I really hope that’s so, thought Godfrey Menninger. Rose Weinenstat looked at him carefully. “You’re not worrying about her, are you? Because there’s no need — wait a minute.” General Weinenstat touched the thing in her ear that looked like, but wasn’t, a hearing aid. Her expression turned somber.
“What is it?”
She turned off the communicator. “Henry Moncas. His shelter took a direct hit. They’re trying to find out who’s President now.”
“Shit!” Godfrey Menninger stared at the remains of his breakfast for a moment and saw none of it. “Oh, shit,” he said again. “It looks bad, Rosie. The worst part is we never had a choice!”
General Weinenstat started to speak, then changed her mind.
“What?
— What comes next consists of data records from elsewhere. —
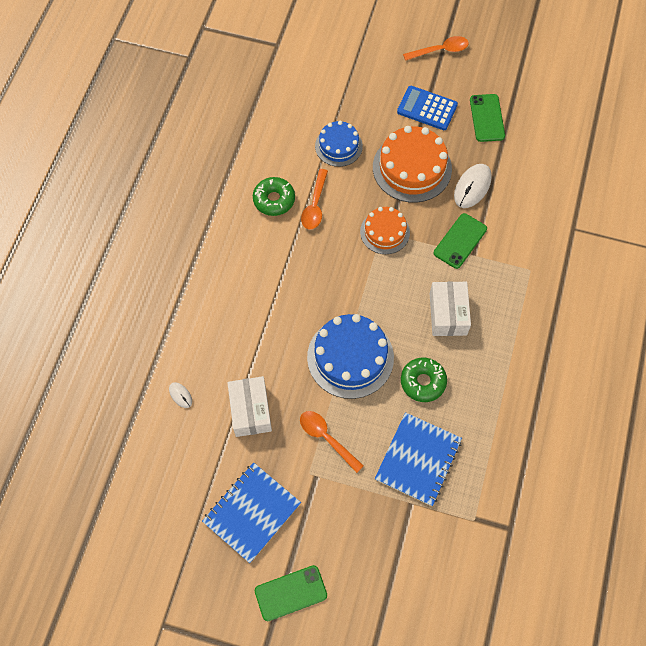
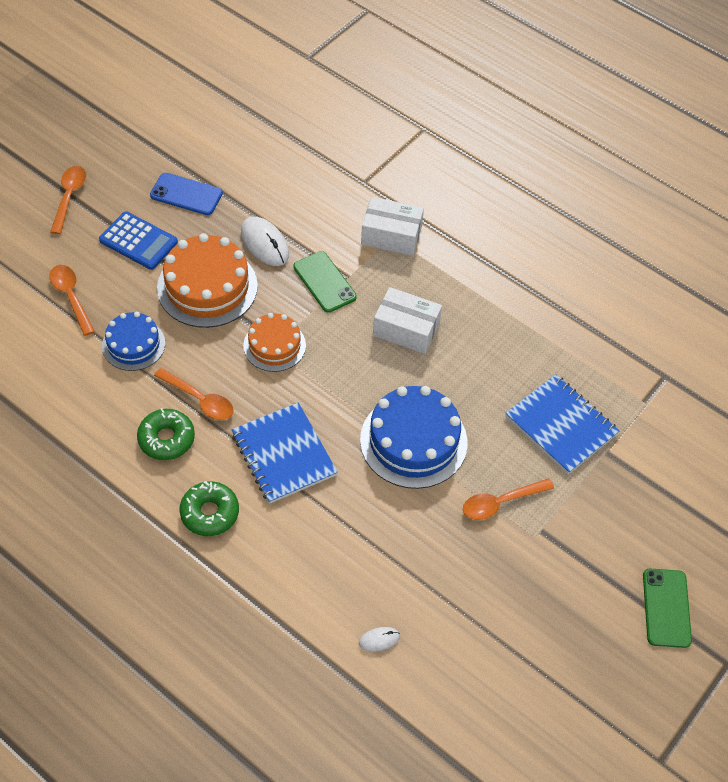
camera: 70 degrees left, 10 degrees down
blue notebook [202,462,301,563] -> blue notebook moved to [232,402,338,504]
white box [227,376,272,437] -> white box moved to [361,197,424,256]
blue calculator [397,86,458,130] -> blue calculator turned 105 degrees counterclockwise [99,211,178,270]
green donut [401,358,447,402] -> green donut moved to [179,481,239,536]
green phone [470,94,505,142] -> blue phone [150,173,223,215]
none -> orange spoon [49,265,95,336]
What were you going to say, Rosie?”
She shrugged. “No good second-guessing, is it?”
He pounced on her words. “About what? Come on, Rosie!”
“Well — maybe moving into Canada—”
“Yeah. That was a mistake, all right. I’ll give you that. But not ours! The Greasies knew we couldn’t let them move troops into Manitoba. That was Tam Gulsmit’s mistake! Same with the Peeps. Once we were engaged we had to take Lop Nor out — quick, clean, minimum casualties. They should’ve accepted it instead of retaliating—”
But he could hear voices within him denying it, speaking in the tones of Tam Gulsmit and Heir-of-Mao. “We were safe moving troops in to protect the tar sands, because we knew you couldn’t afford to invade.”
“You shouldn’t have bombed Lop Nor. You should have known we would have to retaliate.” The voices within God Menninger’s mind were the only voices they would ever have again. Heir-of-Mao lay with eyes bulging and tongue protruding from his lips, dead in the deep shelter under Peking, and the atoms that had once been Gulsmit’s body were falling out from the column of fire over Clydeside.
The Libyan missile had bypassed Atlanta and Asheville and Johnson City, matching their terrains against the profiles imprinted in its memory. The safety interlocks on its thermonuclear charge were falling away one by one as its tiny, paranoid brain began to recognize its nearness to the thing it was unleashed to destroy.